### [AIM OF THE EXERCISE]
Look through the records and copy each line with the string "width" in it.

### [RECORDS FOR THE EXERCISE]
○ ○ ○ ○ ○ ○ ○
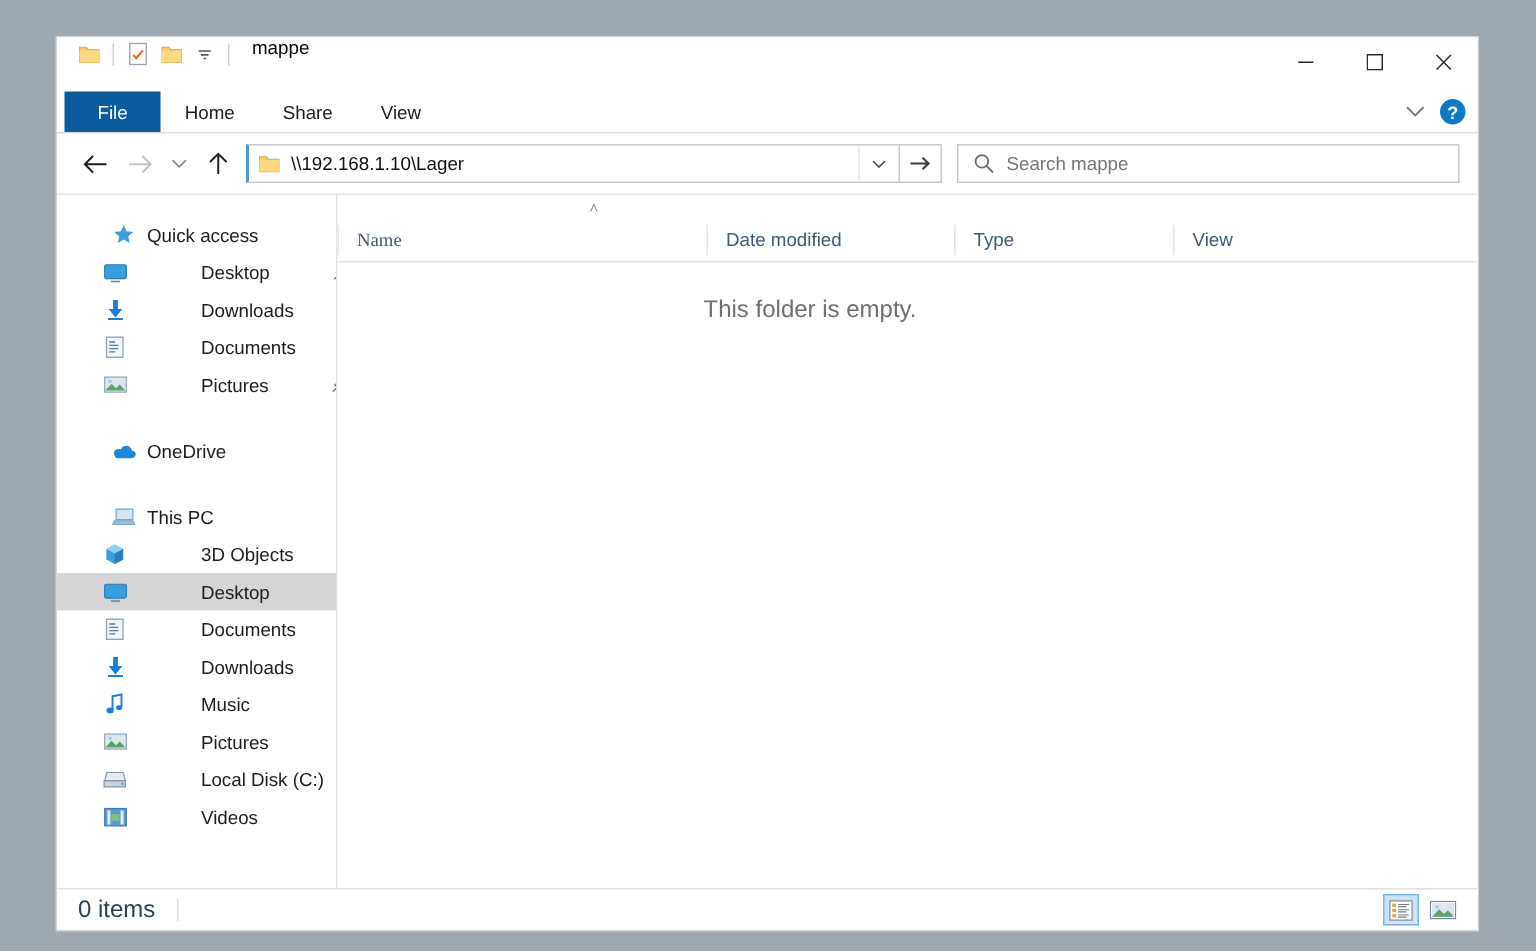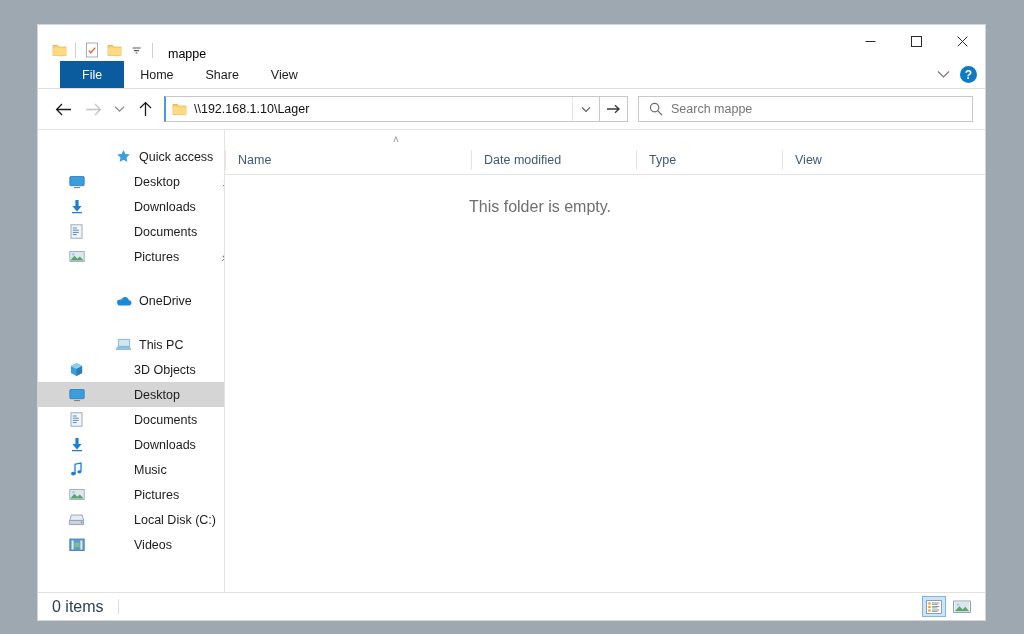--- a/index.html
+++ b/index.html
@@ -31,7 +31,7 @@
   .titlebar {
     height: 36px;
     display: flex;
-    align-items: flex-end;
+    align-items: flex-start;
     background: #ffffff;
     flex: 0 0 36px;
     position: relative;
○ ○ ○ ○ ○ ○ ○
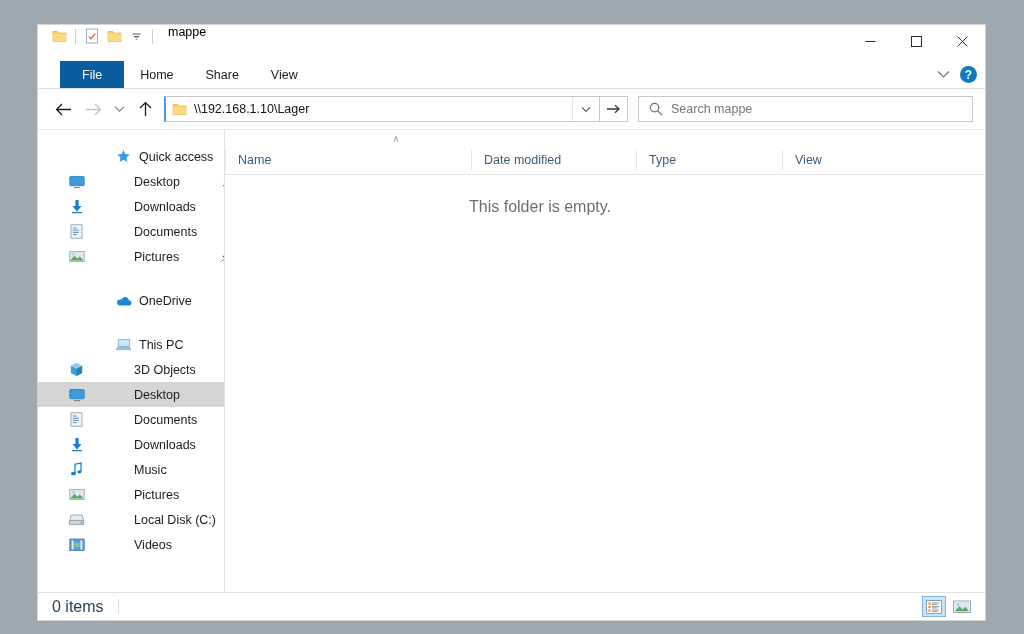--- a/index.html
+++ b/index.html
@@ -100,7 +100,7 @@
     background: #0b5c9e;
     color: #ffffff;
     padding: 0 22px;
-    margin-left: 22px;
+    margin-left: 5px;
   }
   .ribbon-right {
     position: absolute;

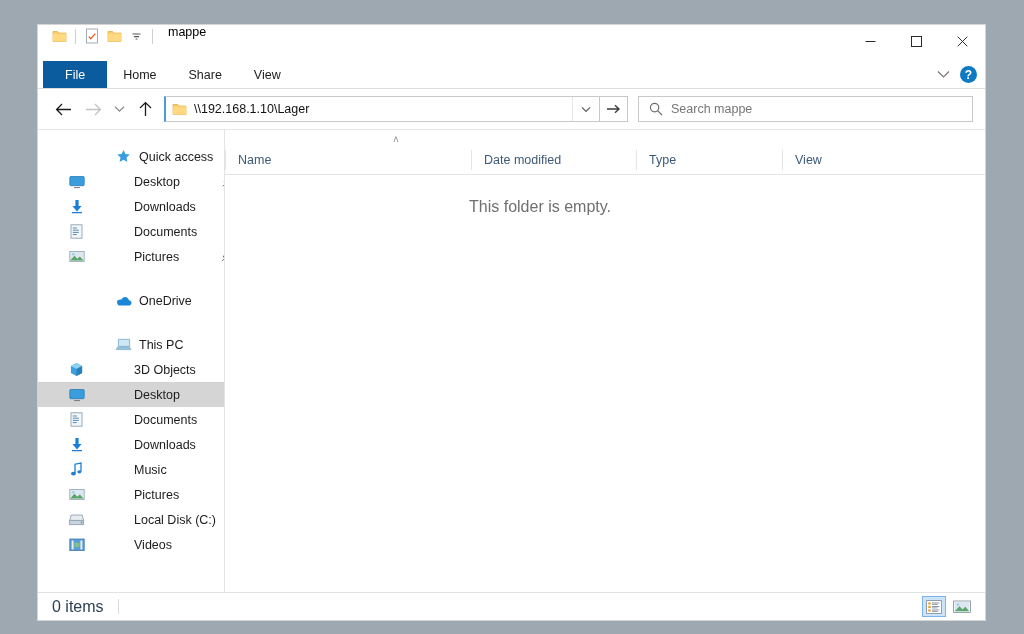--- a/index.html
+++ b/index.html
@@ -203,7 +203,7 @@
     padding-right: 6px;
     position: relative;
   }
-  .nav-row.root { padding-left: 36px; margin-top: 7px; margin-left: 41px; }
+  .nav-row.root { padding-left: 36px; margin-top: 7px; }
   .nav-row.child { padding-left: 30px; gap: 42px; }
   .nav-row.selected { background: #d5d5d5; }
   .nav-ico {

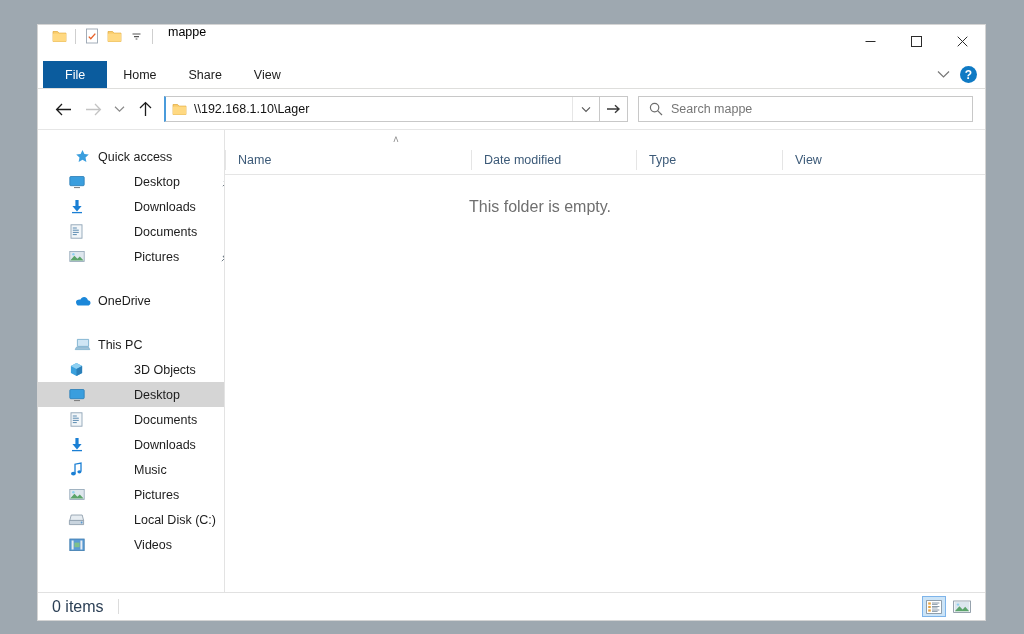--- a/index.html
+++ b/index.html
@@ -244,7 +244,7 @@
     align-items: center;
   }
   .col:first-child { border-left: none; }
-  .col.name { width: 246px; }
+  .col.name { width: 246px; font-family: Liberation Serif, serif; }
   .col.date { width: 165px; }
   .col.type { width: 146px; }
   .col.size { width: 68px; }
○ ○ ○ ○ ○ ○ ○
### [ANSWER BOX]
-  .col.name { width: 246px; }
+  .col.name { width: 246px; font-family: Liberation Serif, serif; }
   .col.date { width: 165px; }
   .col.type { width: 146px; }
   .col.size { width: 68px; }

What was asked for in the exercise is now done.